For determining the amount of the profit distribution only a straightline depreciation is permitted. Up to an amount of 50%, profits from dispositions may be allocated as reserves for a maximum period of three years.

(e) Debt financing

Debt financing is restricted to 60% of the value of the G-REIT’s assets which respective value is to be determined by a fair market value approach.

(f) Holding period

The G-REIT may not engage in real estate trading. This is considered to be the case if within any five year period the G-REIT generates gross proceeds from the disposition of real estate of more than 50% of the value of the real estate assets held by the G-REIT during such five year period. Conclusively, within five years the G-REIT may dispose of a maximum of half of its portfolio.

3. Tax treatment

(a) Tax privilege of G-REITS

Once the G-REIT has been listed on the stock exchange and meets all other G-REIT requirements, it is exempt from German corporate and trade tax (Körperschafts- und Gewerbesteuer). The tax exemption ceases only, if the G-REIT does not comply with the requirements outlined above, such as conducting prohibited real estate trading or non-compliance with the free-float requirements or debt regulations. Furthermore, the G-REIT may be obliged to pay tax penalties and ultimately lose its tax-exempt status, if it has not invested 75% or more gross profits in real estate, generated 75% or more gross profits from real estate or distributed 90% or more of the distributable profits to its shareholders.

(b) Taxation of the shareholders

On the shareholder level, distributions to investors are fully taxable. German tax residents are fully subject to German income tax, i.e. the regular tax privilege for dividends does not apply (no half income method for private shareholders, no 95% tax exemption for dividends for corporations). Profit distributions are subject to withholding tax at a rate of 25% (excluding solidarity surcharge). German resident shareholders basically are entitled to get credits or refunds for the withholding tax. For non-German resident shareholders the applicable double taxation treaties might provide for reductions or exemptions.

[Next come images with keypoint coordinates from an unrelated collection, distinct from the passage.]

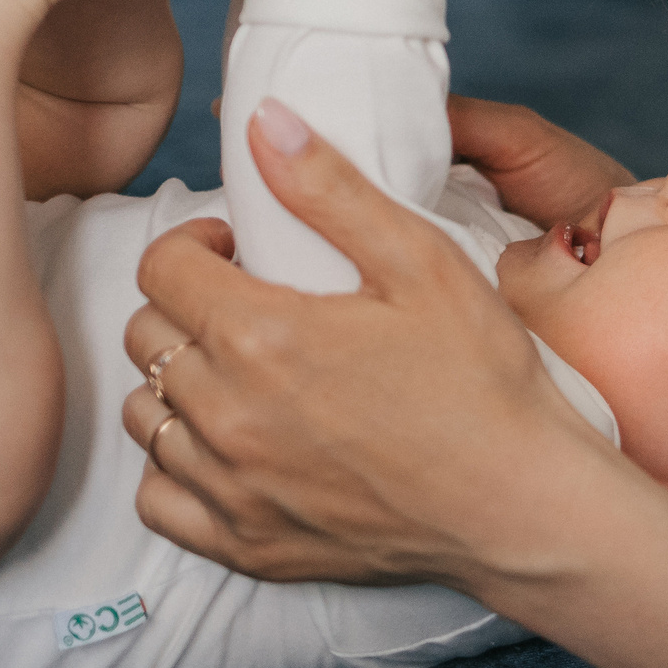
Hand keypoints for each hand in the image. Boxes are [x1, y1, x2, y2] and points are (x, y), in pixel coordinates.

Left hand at [121, 105, 667, 667]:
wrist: (521, 504)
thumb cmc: (483, 380)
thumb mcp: (421, 261)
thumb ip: (331, 188)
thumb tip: (263, 122)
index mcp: (261, 337)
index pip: (161, 267)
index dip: (197, 244)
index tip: (242, 252)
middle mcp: (227, 417)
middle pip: (146, 337)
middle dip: (187, 305)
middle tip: (252, 304)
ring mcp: (231, 488)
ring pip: (145, 415)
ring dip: (179, 382)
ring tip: (244, 372)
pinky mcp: (245, 545)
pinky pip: (158, 499)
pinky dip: (177, 467)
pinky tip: (232, 445)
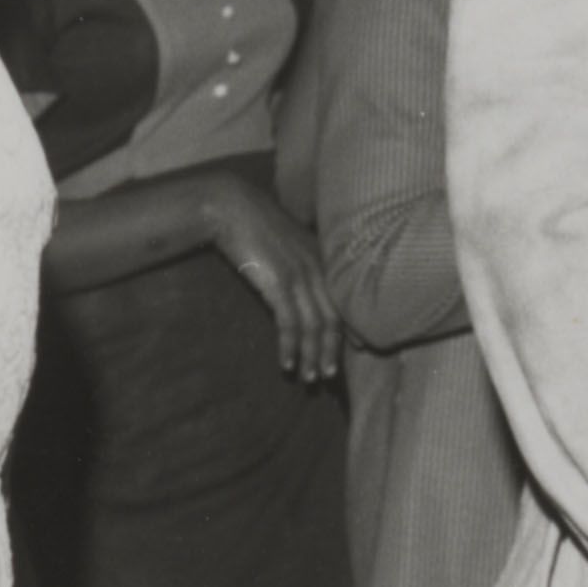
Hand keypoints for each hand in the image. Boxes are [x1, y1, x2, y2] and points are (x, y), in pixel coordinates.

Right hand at [198, 173, 341, 384]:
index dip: (349, 330)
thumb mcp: (288, 245)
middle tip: (328, 377)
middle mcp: (317, 269)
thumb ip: (301, 264)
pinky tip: (287, 364)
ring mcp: (299, 276)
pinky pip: (289, 324)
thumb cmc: (256, 227)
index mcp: (322, 260)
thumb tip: (302, 290)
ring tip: (310, 379)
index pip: (342, 302)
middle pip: (332, 319)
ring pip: (313, 326)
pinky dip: (290, 348)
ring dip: (312, 356)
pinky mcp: (278, 283)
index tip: (355, 351)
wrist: (232, 207)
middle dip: (331, 352)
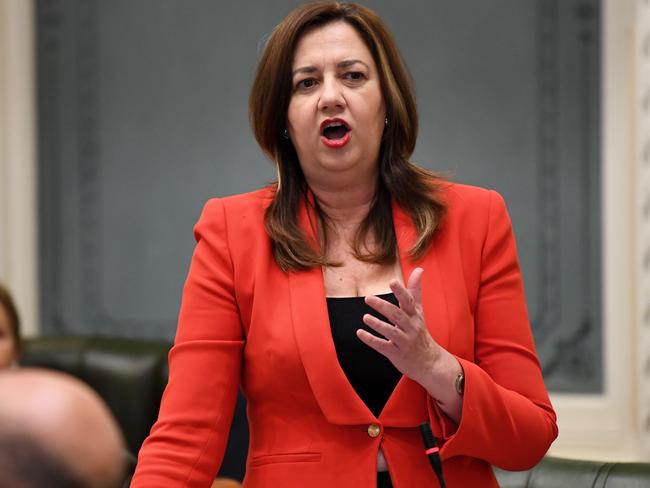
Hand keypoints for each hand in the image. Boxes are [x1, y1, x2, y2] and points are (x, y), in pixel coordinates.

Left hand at [357, 267, 442, 385]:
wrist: (429, 362)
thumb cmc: (420, 332)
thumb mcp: (418, 312)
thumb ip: (415, 291)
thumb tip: (419, 269)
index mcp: (414, 316)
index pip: (408, 301)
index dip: (401, 291)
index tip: (392, 281)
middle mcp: (411, 328)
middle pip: (397, 315)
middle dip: (383, 306)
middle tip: (368, 298)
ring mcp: (404, 342)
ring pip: (391, 332)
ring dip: (378, 325)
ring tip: (365, 317)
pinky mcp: (396, 354)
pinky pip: (383, 346)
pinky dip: (371, 340)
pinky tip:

The sale of shares in the G-REIT is subject to the general taxation rules. Accordingly, capital gains of private investors holding less than 1% of the G-REIT’s share capital during the last five years prior to the sales of shares, will not be subject to German income tax unless the shares are sold within a one-year-holding period. Capital gains realized by nonprivate German investors are fully taxable. Also, capital gains realized by foreign investors are subject to German income tax; however, double taxation treaties regularly provide for a tax exemption or reduction.

(c) Exit Tax

In order to promote G-REITs, certain tax incentives apply to German real estate transferred into a G-REIT. For a period of 3 years – i.e. until January 1, 2010 – only 50% of the mobilized hidden reserves of German real estate to be transferred to G-REITs, Pre-G-REITS (stock corporations not yet meeting all G-REIT requirements) or open ended real estate funds are subject to income tax provided that the respective real estate has been a German business asset for more than 10 years.

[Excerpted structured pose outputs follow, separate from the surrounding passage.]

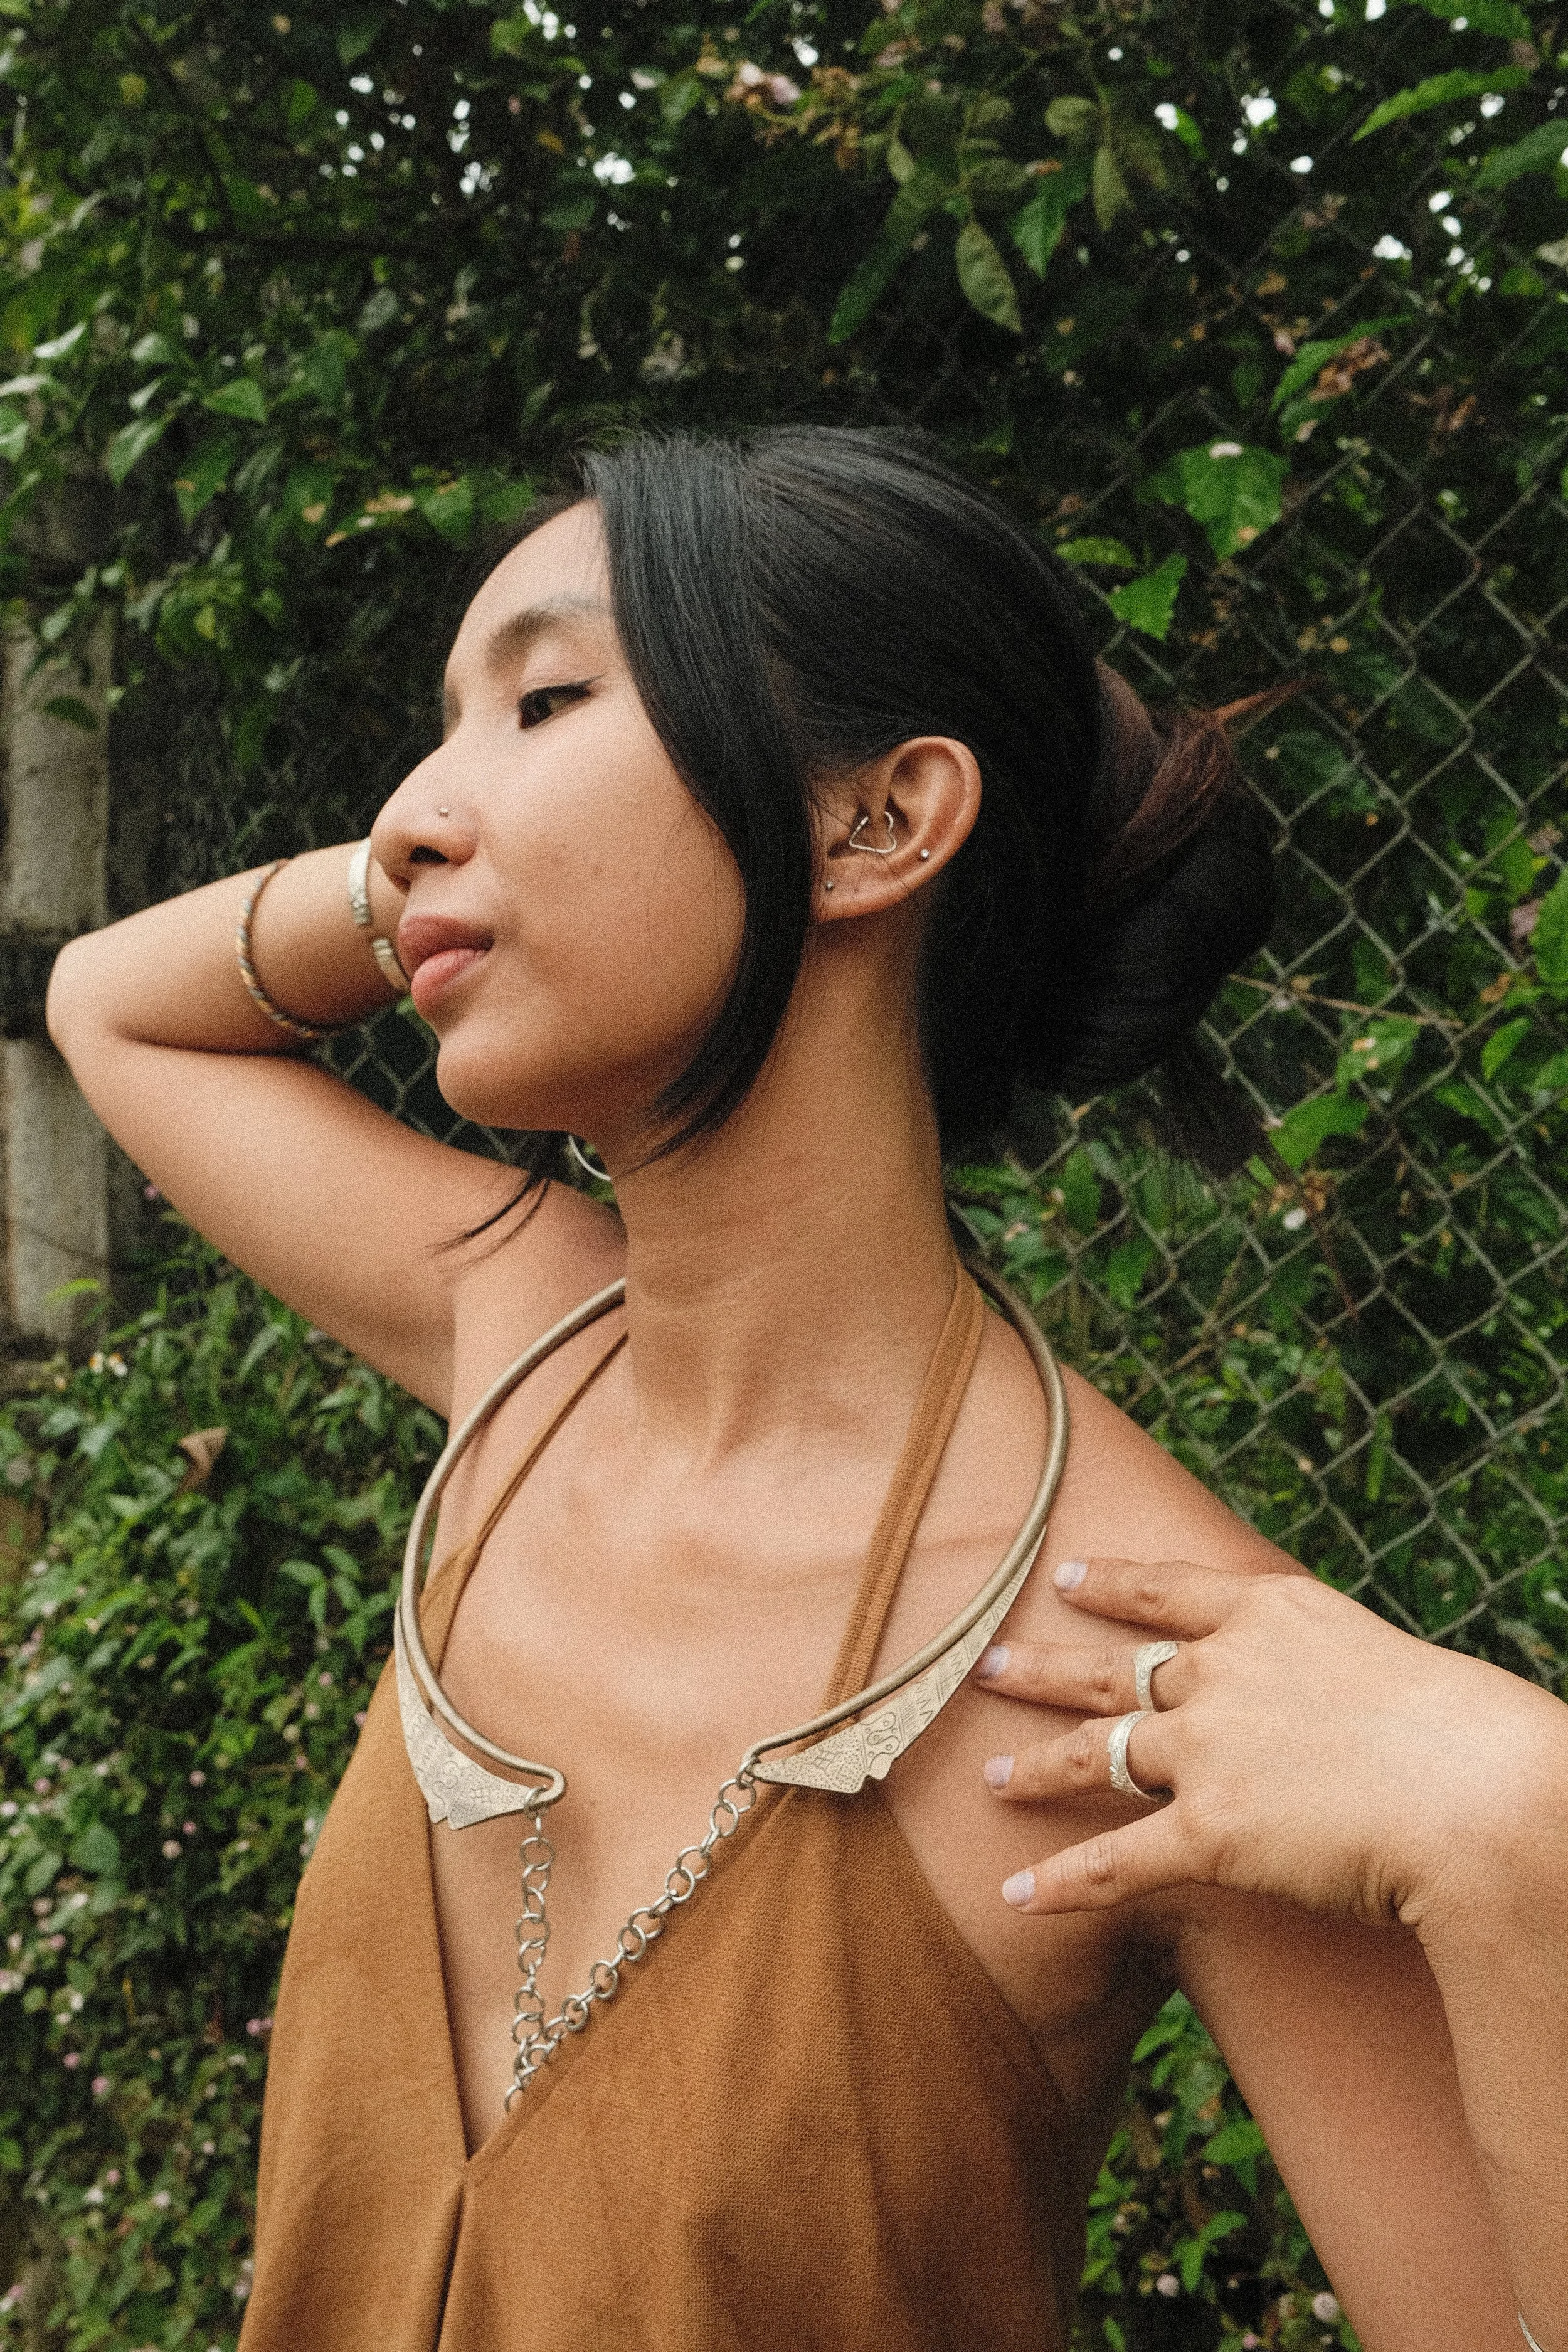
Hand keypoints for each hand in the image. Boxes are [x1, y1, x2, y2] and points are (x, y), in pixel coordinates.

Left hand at [975, 1556, 1567, 1936]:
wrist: (1478, 1791)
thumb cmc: (1468, 1734)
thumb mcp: (1391, 1666)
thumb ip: (1336, 1675)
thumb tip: (1336, 1703)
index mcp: (1272, 1614)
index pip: (1168, 1591)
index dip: (1110, 1582)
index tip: (1065, 1577)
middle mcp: (1223, 1671)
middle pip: (1110, 1667)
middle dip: (1042, 1667)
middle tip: (988, 1665)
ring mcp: (1206, 1750)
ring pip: (1096, 1751)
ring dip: (1037, 1767)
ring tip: (991, 1777)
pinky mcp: (1208, 1833)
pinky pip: (1115, 1861)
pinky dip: (1062, 1882)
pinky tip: (1017, 1896)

This “Exit Tax” privilege will not apply retroactively (i) if the G-REIT sells the acquired real property within a period of four years following the purchase agreement, or (ii) if the real estate was transferred to a Pre-GREIT and the Pre-G-REIT is not registered as a G-REIT stock corporation within four years following the purchase agreement.

4. Outlook

The introduction of the G-REIT to the German market is an important step to provide domestic and foreign investors a vehicle for indirect real estate investments. Due to the tax privileges for transferring real estate into a G-REIT (“Exit Tax”) it is very likely that the G-REIT will become an integral part of Germany’s real estate investment vehicles. Since it can be observed that foreign investors consider German real estate to be modestly valued in comparison to real estate in other countries, in particular European countries, and the G-REIT offers them a familiar investment vehicle, the chances are high that G-REITs will fuel the German real estate market after their introduction on January 1, 2007.